-- Source data follows --
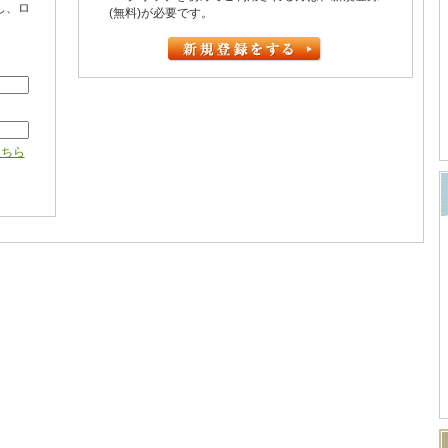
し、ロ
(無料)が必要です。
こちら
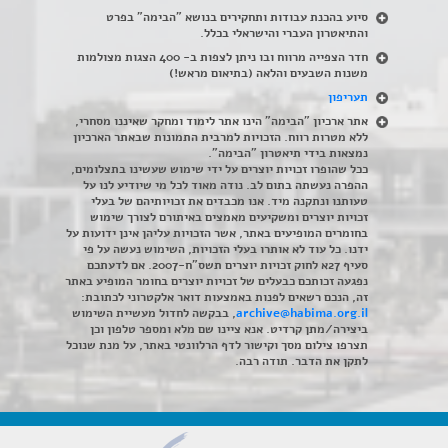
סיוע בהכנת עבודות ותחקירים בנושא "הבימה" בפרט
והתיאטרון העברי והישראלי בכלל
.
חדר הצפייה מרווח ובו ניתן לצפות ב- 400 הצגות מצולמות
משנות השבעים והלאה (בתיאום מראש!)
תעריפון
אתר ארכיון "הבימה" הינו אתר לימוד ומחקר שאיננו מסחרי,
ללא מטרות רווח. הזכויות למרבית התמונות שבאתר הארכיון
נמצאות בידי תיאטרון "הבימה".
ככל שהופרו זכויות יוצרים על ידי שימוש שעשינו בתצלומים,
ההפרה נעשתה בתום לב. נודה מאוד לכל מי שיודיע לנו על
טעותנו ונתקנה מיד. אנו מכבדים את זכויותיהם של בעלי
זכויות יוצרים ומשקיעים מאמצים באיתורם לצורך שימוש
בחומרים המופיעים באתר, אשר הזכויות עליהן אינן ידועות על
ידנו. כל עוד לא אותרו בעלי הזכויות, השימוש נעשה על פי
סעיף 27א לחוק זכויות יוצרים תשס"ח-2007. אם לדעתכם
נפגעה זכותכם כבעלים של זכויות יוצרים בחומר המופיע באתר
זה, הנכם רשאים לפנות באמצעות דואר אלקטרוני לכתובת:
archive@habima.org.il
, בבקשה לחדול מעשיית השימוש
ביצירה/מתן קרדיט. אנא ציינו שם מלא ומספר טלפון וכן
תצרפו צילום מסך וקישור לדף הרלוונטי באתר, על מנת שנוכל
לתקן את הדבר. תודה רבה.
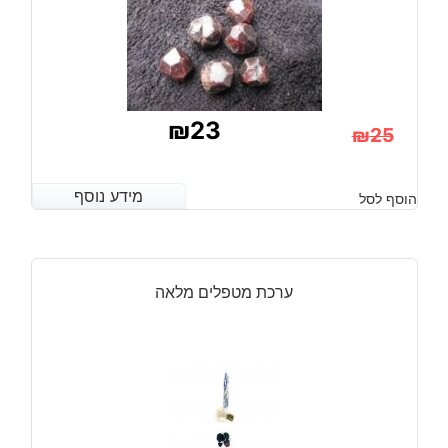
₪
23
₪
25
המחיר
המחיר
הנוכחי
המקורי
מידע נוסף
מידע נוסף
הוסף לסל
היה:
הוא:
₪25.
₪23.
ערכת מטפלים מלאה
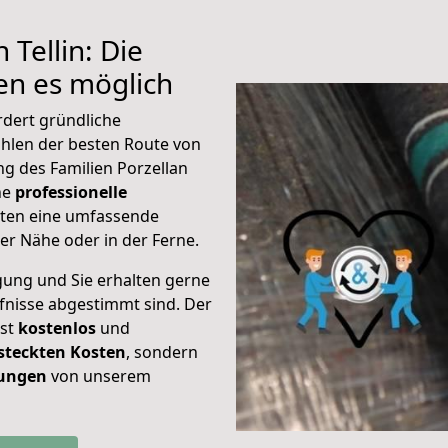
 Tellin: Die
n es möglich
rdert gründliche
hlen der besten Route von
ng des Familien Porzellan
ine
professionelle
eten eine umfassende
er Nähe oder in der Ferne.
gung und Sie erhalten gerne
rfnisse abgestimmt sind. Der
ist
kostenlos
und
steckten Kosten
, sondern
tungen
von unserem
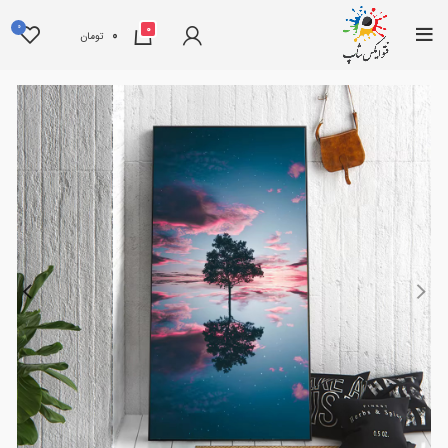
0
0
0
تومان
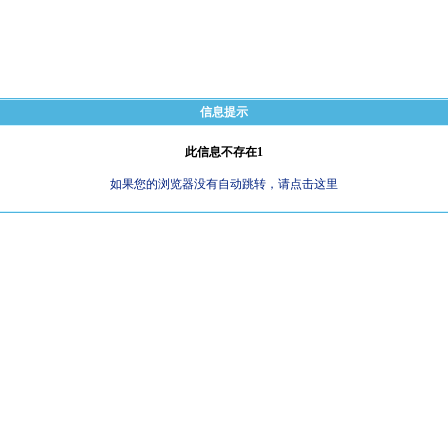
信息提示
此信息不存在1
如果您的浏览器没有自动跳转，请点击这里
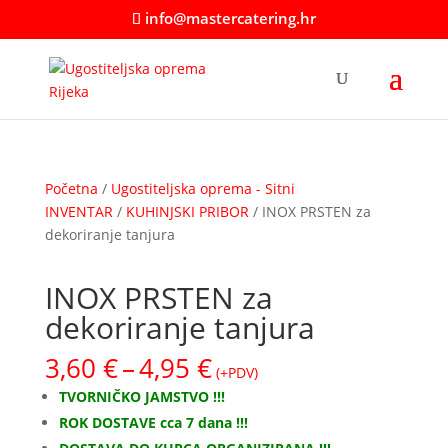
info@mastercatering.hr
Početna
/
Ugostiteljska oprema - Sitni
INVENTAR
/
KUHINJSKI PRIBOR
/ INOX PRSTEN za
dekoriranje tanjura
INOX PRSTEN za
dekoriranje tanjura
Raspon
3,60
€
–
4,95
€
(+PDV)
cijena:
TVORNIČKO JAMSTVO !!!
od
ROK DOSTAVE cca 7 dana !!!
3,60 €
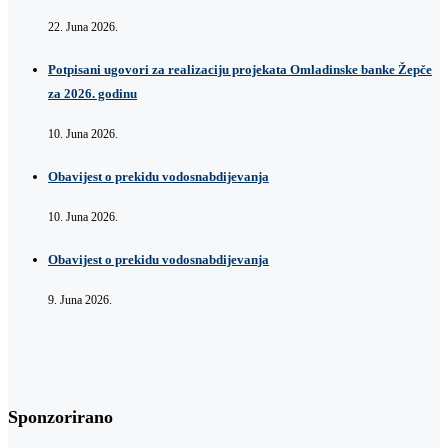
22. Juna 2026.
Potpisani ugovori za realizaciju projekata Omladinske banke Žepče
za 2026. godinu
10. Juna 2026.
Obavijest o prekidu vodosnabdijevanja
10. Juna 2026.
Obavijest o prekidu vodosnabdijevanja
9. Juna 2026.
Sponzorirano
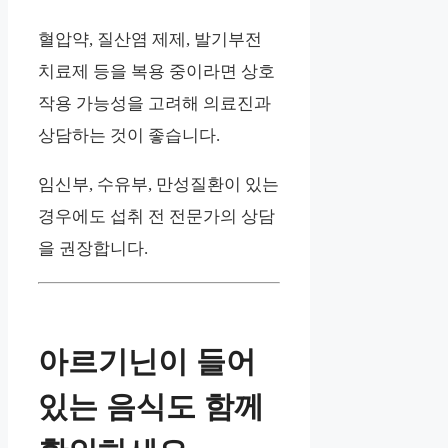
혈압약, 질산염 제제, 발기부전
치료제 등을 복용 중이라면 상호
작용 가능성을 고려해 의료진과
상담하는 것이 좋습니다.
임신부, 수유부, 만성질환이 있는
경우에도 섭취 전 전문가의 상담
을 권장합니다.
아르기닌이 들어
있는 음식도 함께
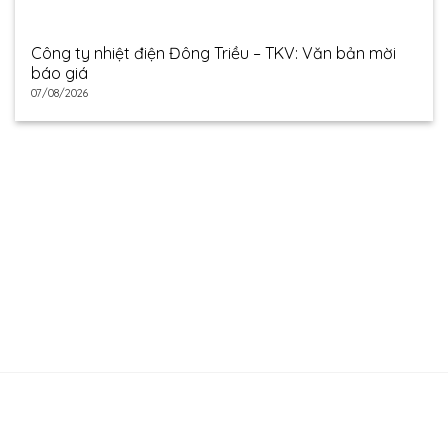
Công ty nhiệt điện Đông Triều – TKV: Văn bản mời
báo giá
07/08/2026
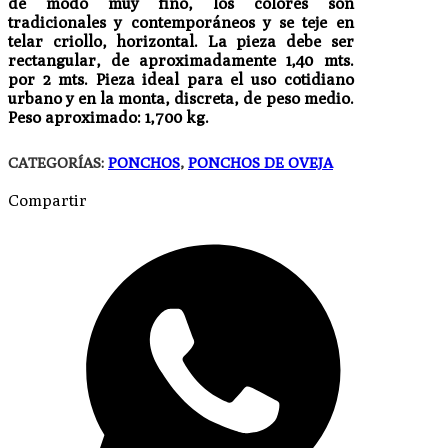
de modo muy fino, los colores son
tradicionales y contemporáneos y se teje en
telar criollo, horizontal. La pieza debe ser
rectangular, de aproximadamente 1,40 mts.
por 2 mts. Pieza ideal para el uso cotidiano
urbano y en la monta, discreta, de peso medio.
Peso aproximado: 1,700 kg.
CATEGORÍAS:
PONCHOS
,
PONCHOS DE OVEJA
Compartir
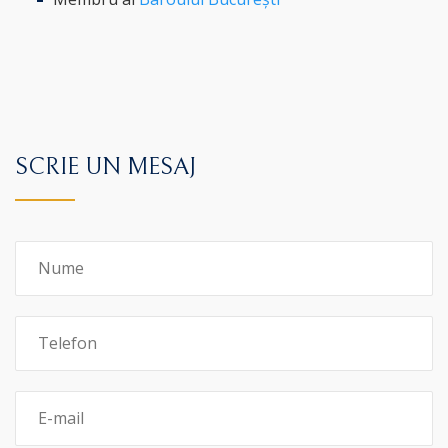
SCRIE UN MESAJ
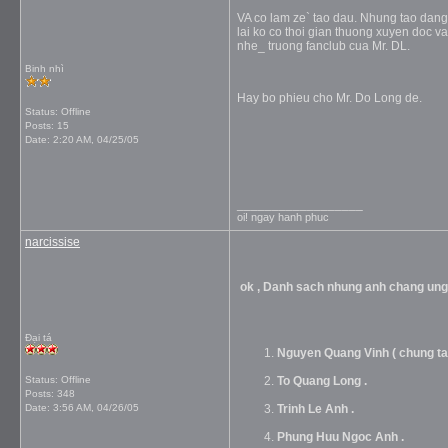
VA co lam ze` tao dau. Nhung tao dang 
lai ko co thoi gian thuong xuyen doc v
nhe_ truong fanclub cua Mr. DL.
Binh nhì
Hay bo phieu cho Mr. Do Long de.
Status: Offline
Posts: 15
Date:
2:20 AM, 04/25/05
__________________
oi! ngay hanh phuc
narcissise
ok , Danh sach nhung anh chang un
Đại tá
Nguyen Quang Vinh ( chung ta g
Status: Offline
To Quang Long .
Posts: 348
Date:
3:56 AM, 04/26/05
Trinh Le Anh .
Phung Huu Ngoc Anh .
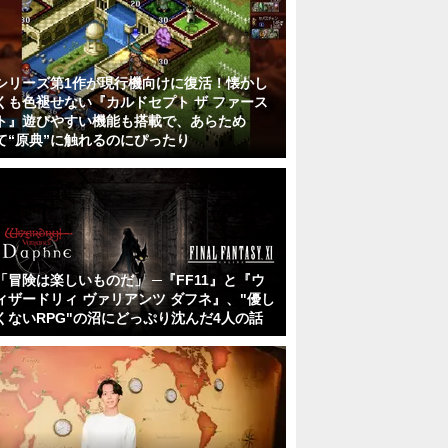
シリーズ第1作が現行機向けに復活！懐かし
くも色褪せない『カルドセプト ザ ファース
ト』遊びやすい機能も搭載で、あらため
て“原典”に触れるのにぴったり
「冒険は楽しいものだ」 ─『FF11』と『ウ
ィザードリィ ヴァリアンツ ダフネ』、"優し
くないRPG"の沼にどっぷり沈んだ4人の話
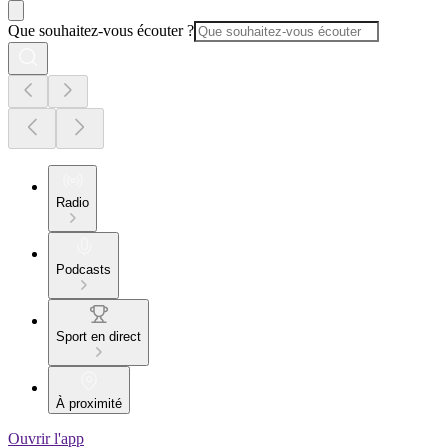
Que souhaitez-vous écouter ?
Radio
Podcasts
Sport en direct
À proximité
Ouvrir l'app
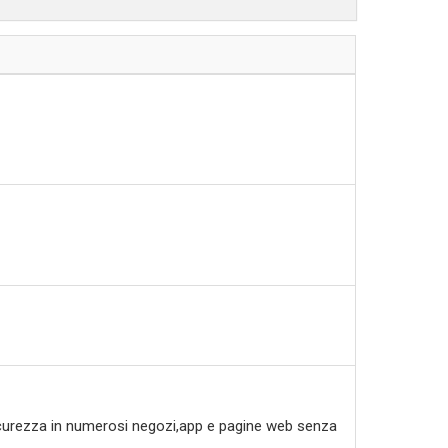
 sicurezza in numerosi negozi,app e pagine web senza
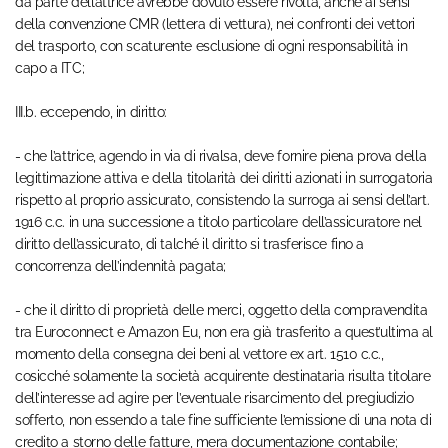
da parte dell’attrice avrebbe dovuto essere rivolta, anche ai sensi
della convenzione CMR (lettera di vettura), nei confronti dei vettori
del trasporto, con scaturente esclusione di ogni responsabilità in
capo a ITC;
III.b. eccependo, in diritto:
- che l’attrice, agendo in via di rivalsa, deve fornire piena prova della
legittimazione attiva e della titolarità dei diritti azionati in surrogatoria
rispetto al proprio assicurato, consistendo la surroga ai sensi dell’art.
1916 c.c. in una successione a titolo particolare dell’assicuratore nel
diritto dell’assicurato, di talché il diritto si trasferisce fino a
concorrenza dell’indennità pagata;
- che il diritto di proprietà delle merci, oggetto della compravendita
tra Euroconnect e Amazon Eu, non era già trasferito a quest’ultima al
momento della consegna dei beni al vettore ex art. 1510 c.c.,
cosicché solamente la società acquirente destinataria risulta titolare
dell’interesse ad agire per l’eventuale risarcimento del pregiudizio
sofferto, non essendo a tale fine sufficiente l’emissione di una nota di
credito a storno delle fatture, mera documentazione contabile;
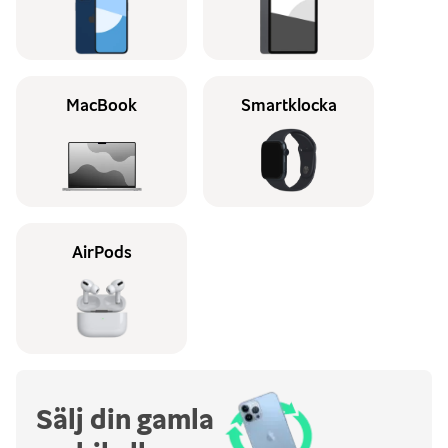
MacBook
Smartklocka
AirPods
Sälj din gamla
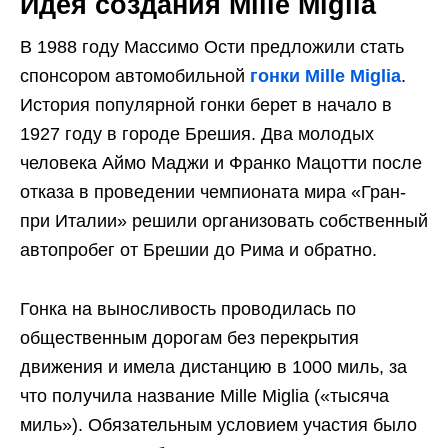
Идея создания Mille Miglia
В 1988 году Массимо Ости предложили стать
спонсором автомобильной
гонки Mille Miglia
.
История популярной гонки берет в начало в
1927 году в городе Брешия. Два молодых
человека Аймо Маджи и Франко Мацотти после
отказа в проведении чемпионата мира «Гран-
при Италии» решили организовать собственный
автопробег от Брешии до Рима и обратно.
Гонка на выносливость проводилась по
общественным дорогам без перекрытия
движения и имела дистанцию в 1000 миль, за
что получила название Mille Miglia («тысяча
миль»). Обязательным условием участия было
-- Source data concluded --
*Work task*
Leaving the pictures out, give back each line above exactly.

*Exercise solution*
し、ロ
(無料)が必要です。
こちら
סיוע בהכנת עבודות ותחקירים בנושא "הבימה" בפרט
והתיאטרון העברי והישראלי בכלל
.
חדר הצפייה מרווח ובו ניתן לצפות ב- 400 הצגות מצולמות
משנות השבעים והלאה (בתיאום מראש!)
תעריפון
אתר ארכיון "הבימה" הינו אתר לימוד ומחקר שאיננו מסחרי,
ללא מטרות רווח. הזכויות למרבית התמונות שבאתר הארכיון
נמצאות בידי תיאטרון "הבימה".
ככל שהופרו זכויות יוצרים על ידי שימוש שעשינו בתצלומים,
ההפרה נעשתה בתום לב. נודה מאוד לכל מי שיודיע לנו על
טעותנו ונתקנה מיד. אנו מכבדים את זכויותיהם של בעלי
זכויות יוצרים ומשקיעים מאמצים באיתורם לצורך שימוש
בחומרים המופיעים באתר, אשר הזכויות עליהן אינן ידועות על
ידנו. כל עוד לא אותרו בעלי הזכויות, השימוש נעשה על פי
סעיף 27א לחוק זכויות יוצרים תשס"ח-2007. אם לדעתכם
נפגעה זכותכם כבעלים של זכויות יוצרים בחומר המופיע באתר
זה, הנכם רשאים לפנות באמצעות דואר אלקטרוני לכתובת:
archive@habima.org.il
, בבקשה לחדול מעשיית השימוש
ביצירה/מתן קרדיט. אנא ציינו שם מלא ומספר טלפון וכן
תצרפו צילום מסך וקישור לדף הרלוונטי באתר, על מנת שנוכל
לתקן את הדבר. תודה רבה.
₪
23
₪
25
המחיר
המחיר
הנוכחי
המקורי
מידע נוסף
מידע נוסף
הוסף לסל
היה:
הוא:
₪25.
₪23.
ערכת מטפלים מלאה
 Tellin: Die
n es möglich
rdert gründliche
hlen der besten Route von
ng des Familien Porzellan
ine
professionelle
eten eine umfassende
er Nähe oder in der Ferne.
gung und Sie erhalten gerne
rfnisse abgestimmt sind. Der
ist
kostenlos
und
steckten Kosten
, sondern
tungen
von unserem
0
0
0
تومان
信息提示
此信息不存在1
如果您的浏览器没有自动跳转，请点击这里
info@mastercatering.hr
Početna
/
Ugostiteljska oprema - Sitni
INVENTAR
/
KUHINJSKI PRIBOR
/ INOX PRSTEN za
dekoriranje tanjura
INOX PRSTEN za
dekoriranje tanjura
Raspon
3,60
€
–
4,95
€
(+PDV)
cijena:
TVORNIČKO JAMSTVO !!!
od
ROK DOSTAVE cca 7 dana !!!
3,60 €
22. Juna 2026.
Potpisani ugovori za realizaciju projekata Omladinske banke Žepče
za 2026. godinu
10. Juna 2026.
Obavijest o prekidu vodosnabdijevanja
10. Juna 2026.
Obavijest o prekidu vodosnabdijevanja
9. Juna 2026.
Sponzorirano
혈압약, 질산염 제제, 발기부전
치료제 등을 복용 중이라면 상호
작용 가능성을 고려해 의료진과
상담하는 것이 좋습니다.
임신부, 수유부, 만성질환이 있는
경우에도 섭취 전 전문가의 상담
을 권장합니다.
아르기닌이 들어
있는 음식도 함께
Công ty nhiệt điện Đông Triều – TKV: Văn bản mời
báo giá
07/08/2026
de modo muy fino, los colores son
tradicionales y contemporáneos y se teje en
telar criollo, horizontal. La pieza debe ser
rectangular, de aproximadamente 1,40 mts.
por 2 mts. Pieza ideal para el uso cotidiano
urbano y en la monta, discreta, de peso medio.
Peso aproximado: 1,700 kg.
CATEGORÍAS:
PONCHOS
,
PONCHOS DE OVEJA
Compartir
SCRIE UN MESAJ
VA co lam ze` tao dau. Nhung tao dang 
lai ko co thoi gian thuong xuyen doc v
nhe_ truong fanclub cua Mr. DL.
Binh nhì
Hay bo phieu cho Mr. Do Long de.
Status: Offline
Posts: 15
Date:
2:20 AM, 04/25/05
__________________
oi! ngay hanh phuc
narcissise
ok , Danh sach nhung anh chang un
Đại tá
Nguyen Quang Vinh ( chung ta g
Status: Offline
To Quang Long .
Posts: 348
Date:
3:56 AM, 04/26/05
Trinh Le Anh .
Phung Huu Ngoc Anh .
シリーズ第1作が現行機向けに復活！懐かし
くも色褪せない『カルドセプト ザ ファース
ト』遊びやすい機能も搭載で、あらため
て“原典”に触れるのにぴったり
「冒険は楽しいものだ」 ─『FF11』と『ウ
ィザードリィ ヴァリアンツ ダフネ』、"優し
くないRPG"の沼にどっぷり沈んだ4人の話
Que souhaitez-vous écouter ?
Radio
Podcasts
Sport en direct
À proximité
Ouvrir l'app
 sicurezza in numerosi negozi,app e pagine web senza
da parte dell’attrice avrebbe dovuto essere rivolta, anche ai sensi
della convenzione CMR (lettera di vettura), nei confronti dei vettori
del trasporto, con scaturente esclusione di ogni responsabilità in
capo a ITC;
III.b. eccependo, in diritto:
- che l’attrice, agendo in via di rivalsa, deve fornire piena prova della
legittimazione attiva e della titolarità dei diritti azionati in surrogatoria
rispetto al proprio assicurato, consistendo la surroga ai sensi dell’art.
1916 c.c. in una successione a titolo particolare dell’assicuratore nel
diritto dell’assicurato, di talché il diritto si trasferisce fino a
concorrenza dell’indennità pagata;
- che il diritto di proprietà delle merci, oggetto della compravendita
tra Euroconnect e Amazon Eu, non era già trasferito a quest’ultima al
momento della consegna dei beni al vettore ex art. 1510 c.c.,
cosicché solamente la società acquirente destinataria risulta titolare
dell’interesse ad agire per l’eventuale risarcimento del pregiudizio
sofferto, non essendo a tale fine sufficiente l’emissione di una nota di
credito a storno delle fatture, mera documentazione contabile;
MacBook
Smartklocka
AirPods
Sälj din gamla
Идея создания Mille Miglia
В 1988 году Массимо Ости предложили стать
спонсором автомобильной
гонки Mille Miglia
.
История популярной гонки берет в начало в
1927 году в городе Брешия. Два молодых
человека Аймо Маджи и Франко Мацотти после
отказа в проведении чемпионата мира «Гран-
при Италии» решили организовать собственный
автопробег от Брешии до Рима и обратно.
Гонка на выносливость проводилась по
общественным дорогам без перекрытия
движения и имела дистанцию в 1000 миль, за
что получила название Mille Miglia («тысяча
миль»). Обязательным условием участия было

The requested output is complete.